Il faut à notre humble avis bâtir à partir de l’existant des flottes actuelles à l’instar de COSAMA SA au Sénégal. Nous avons eu avec notre casquette « ancienne » de DG du COSEC à user de notre position d’Administrateur à COSAMA SA pour peser dans les prises de décisions stratégiques d’utilisation des deux navires cargo (Djilor et Diogue) de cette compagnie dans le cabotage sous-régional en plus des trois navires passagers (Aline Sitoé, Aguène et Diambogne) gérés pour le compte de l’Etat.

Nous avons même eu à recourir à l’affrètement d’un navire (Teos) pour faire face à une demande importante. La compagnie COSAMA SA est un modèle de partenariat publicprivé à ouvrir d’avantage aux privés nationaux et (pourquoi pas un jour ?) africains pour mailler petit à petit tout le Continent sur la base d’accords de slot avec d’autres armements africains.

En plus, de ces accords de slot, les armements africains doivent tisser des conventions de feedering avec les mastodontes du transport conteneurisé pour prendre en main le cabotage. En plus du cabotage, l’ambition peut aller plus loin dans les conventions avec ces armements de niveau mondial. Les compagnies maritimes africaines peuvent faire valoir dans ces accords l’utilisation de leurs propres connaissements à l’import comme à l’export à bord des navires non africains.

Pour ce faire, le minimum sera d’avoir des agences maritimes et/ou consignataire dans tous les ports du monde. Les Etats africains via des structures comme les conseils de chargeurs peuvent aider dans la rationalisation de ces représentations par la mise en synergie de leurs bureaux à l’étranger.

Nous avons eu entre 2018 et 2021 à transporter au Sénégal avec COSAMA SA les conteneurs des armements comme Maersk, Msc et Happag Lloyd sur l’axe Ziguinchor-Dakar. C’est la preuve qu’un armateur africain peut être en convention avec les majeurs sur des bases claires.
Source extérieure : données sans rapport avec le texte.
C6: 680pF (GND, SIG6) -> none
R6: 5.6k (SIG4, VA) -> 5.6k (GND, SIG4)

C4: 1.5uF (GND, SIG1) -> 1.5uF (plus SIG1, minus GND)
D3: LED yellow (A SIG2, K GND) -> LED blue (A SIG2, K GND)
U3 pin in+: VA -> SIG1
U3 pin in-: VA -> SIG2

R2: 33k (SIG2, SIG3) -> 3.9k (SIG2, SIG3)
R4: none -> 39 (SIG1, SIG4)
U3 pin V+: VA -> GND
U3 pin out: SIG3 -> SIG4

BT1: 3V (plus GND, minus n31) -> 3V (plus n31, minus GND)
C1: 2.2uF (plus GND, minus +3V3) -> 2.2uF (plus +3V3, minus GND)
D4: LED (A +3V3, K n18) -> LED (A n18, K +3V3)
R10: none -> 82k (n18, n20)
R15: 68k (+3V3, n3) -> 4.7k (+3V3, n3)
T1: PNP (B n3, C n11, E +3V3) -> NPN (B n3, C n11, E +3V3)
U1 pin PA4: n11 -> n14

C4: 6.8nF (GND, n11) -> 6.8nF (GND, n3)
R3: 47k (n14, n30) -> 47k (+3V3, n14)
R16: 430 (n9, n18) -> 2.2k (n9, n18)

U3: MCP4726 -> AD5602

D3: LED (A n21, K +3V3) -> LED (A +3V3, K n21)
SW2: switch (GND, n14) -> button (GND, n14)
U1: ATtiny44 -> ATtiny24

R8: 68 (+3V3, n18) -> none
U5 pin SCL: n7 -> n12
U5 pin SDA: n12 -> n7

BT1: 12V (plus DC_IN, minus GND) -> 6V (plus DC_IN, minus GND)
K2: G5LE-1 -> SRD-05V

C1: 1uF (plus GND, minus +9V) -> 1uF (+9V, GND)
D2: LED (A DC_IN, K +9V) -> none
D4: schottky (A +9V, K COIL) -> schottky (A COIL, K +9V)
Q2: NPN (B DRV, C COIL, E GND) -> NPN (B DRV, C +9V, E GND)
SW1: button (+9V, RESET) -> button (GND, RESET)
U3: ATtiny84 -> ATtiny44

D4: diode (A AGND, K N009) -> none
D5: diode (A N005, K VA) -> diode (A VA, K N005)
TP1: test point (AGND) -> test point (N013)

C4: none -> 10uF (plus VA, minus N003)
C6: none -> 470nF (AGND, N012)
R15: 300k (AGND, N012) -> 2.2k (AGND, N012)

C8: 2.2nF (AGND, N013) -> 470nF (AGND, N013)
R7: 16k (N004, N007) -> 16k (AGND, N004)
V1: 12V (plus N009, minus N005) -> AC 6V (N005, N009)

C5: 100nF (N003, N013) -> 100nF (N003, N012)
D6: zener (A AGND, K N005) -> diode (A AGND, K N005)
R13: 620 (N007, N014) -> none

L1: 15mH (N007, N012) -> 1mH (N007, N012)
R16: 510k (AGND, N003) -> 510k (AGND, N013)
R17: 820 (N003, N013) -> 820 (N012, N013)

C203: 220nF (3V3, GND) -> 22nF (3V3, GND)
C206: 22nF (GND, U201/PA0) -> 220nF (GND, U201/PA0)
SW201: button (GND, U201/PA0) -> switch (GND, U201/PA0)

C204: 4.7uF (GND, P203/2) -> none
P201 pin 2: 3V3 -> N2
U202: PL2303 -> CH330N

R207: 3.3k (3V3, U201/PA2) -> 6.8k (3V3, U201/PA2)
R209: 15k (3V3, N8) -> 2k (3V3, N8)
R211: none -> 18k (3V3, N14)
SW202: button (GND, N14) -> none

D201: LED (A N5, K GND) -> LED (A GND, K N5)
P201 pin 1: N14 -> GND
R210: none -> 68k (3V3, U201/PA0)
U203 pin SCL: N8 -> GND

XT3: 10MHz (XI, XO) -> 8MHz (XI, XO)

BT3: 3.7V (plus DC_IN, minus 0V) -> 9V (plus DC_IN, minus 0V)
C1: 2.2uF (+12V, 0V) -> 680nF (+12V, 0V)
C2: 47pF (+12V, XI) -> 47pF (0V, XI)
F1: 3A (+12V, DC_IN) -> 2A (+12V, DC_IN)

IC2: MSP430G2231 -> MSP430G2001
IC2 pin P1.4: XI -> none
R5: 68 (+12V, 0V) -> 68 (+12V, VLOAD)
Il faudra toutefois privilégier les accords intra africains pour grandir plus vite et au mieux ! Les bases légales de cette « préférence africaine » sont pourtant clairement définies dans la charte africaine des transports maritimes qui rappelle la nécessité d’une coopération entre les compagnies maritimes africaines d’une part et les services auxiliaires des transports d’autre part. Pour prendre en compte les pays sans littoral, cette même charte incite les pays ayant une façade maritime à leur accorder des facilités.

Pour dire simplement que l’Afrique a les moyens juridiques et institutionnels de bâtir une synergie d’armements propres de taille mondiale. Pour ce faire, il faut régler les équations du financement et de la signature des accords entre armements africains qui en plus du maritime doivent utiliser le vaste potentiel fluvial du continent.

Les experts savent que vital est le transport maritime en Afrique. Ils savaient avant la Covid 19 que la dépendance que nous avons vis-à-vis des armateurs non africains est un risque majeur de survie du continent. Ces mêmes experts savent en peu plus depuis le choc exogène de la Covid 19 que la hausse incontrôlée des taux de fret dans le monde a lourdement plombé les efforts d’émergence africaine.

La maitrise de notre souveraineté maritime est une exigence de survie. Il n’y a pas trente-six mille solutions : la clef du développement de l’Afrique est pour une large part dans la logistique d’abord et, à l’instar du terrestre (routier et ferroviaire) et de l’aérien, le maritime (mer et port) est essentiel dans cette chaine. Les experts le savent. Les véritables décideurs des politiques africaines publiques et privées doivent en être convaincus pour agir.